In May, Indiana Michigan Power, which last year was granted a $96.8 million rate hike, asked the Indiana Utility Regulatory Commission for permission for a $172 million increase, which would raise the average residential customer's bill by $21.11 a month. As some of those who spoke at a public hearing here last month made clear, one feature of I&M's plan would strike hardest at the poor and those on fixed incomes who are already struggling to make ends meet. The fixed portion of that bill – a charge that isn't affected by how much electricity a customer uses – would go up by 43% if the latest request were approved.   

In a discussion with our editorial board last month, Toby Thomas, I&M's president and CEO, said the company cares about the disadvantaged and does all it can to avoid rate hikes, but that the equipment upgrades and other costs the new rate request would cover were essential to replace aging equipment, modernize and ensure reliable service.  

“The investments, from my perspective, are needed,” Thomas said. “If they were discretionary and we could wait years and years, we would. This system can't wait that long, and that's the reason we're making these investments.”

The consumer counselor's office, though, found the utility had not proven most of its case. Many proposed new expenditures were discretionary or unnecessary, the office said, and others could be paid for under I&M's existing rates. Its report to the regulatory commission recommends slashing all but $2 million from the utility's $172 million request. 

The power of the report may be seen in the 19-page, meticulous dissection of one of I&M's “must-have” expenditures: replacing 400,000 automatic meter readers with “smart readers” that can quickly alert the utility to service problems and give consumers quicker feedback on how much electricity they're using.    

“Technologically,” Thomas told us last month, “it allows us to see what's going on in the system with a great deal of granularity. And the two-way communication also will allow us to give customers better information, to better affect how they use the service.”

But Anthony A. Alvarez, a utility analyst for the consumer counselor's office, concluded the utility had not shown that installing the automatic readers was either cost-effective or necessary. I&M, Alvarez testified, estimates 35% of the automatic meters will have reached the end of their “design life” by the time the new meters would be deployed. “However, if any of the 35% are tested and proven to be operating satisfactorily, they can be placed back in service,” Alvarez said. “That means that more than 65% of I&M's meters are in good working condition.” Present rates, he noted, already include the costs of testing and maintaining meters.  

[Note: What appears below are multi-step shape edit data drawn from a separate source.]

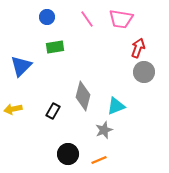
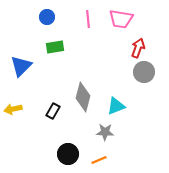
pink line: moved 1 px right; rotated 30 degrees clockwise
gray diamond: moved 1 px down
gray star: moved 1 px right, 2 px down; rotated 24 degrees clockwise
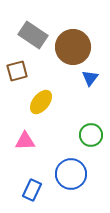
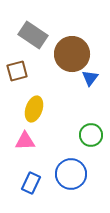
brown circle: moved 1 px left, 7 px down
yellow ellipse: moved 7 px left, 7 px down; rotated 20 degrees counterclockwise
blue rectangle: moved 1 px left, 7 px up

Among other recommendations, the report also urges the commission not to allow I&M to raise fixed residential charges from $10.50 a month to $15 or add a “bulk discount” that would discourage energy conservation.  

I&M will have the opportunity to respond to those recommendations, and the Utility Regulatory Commission will hear much more from intervenors, the counselor's office and the utility before it rules, months from now. It's a fair and thorough process that serves both the electric company and the public.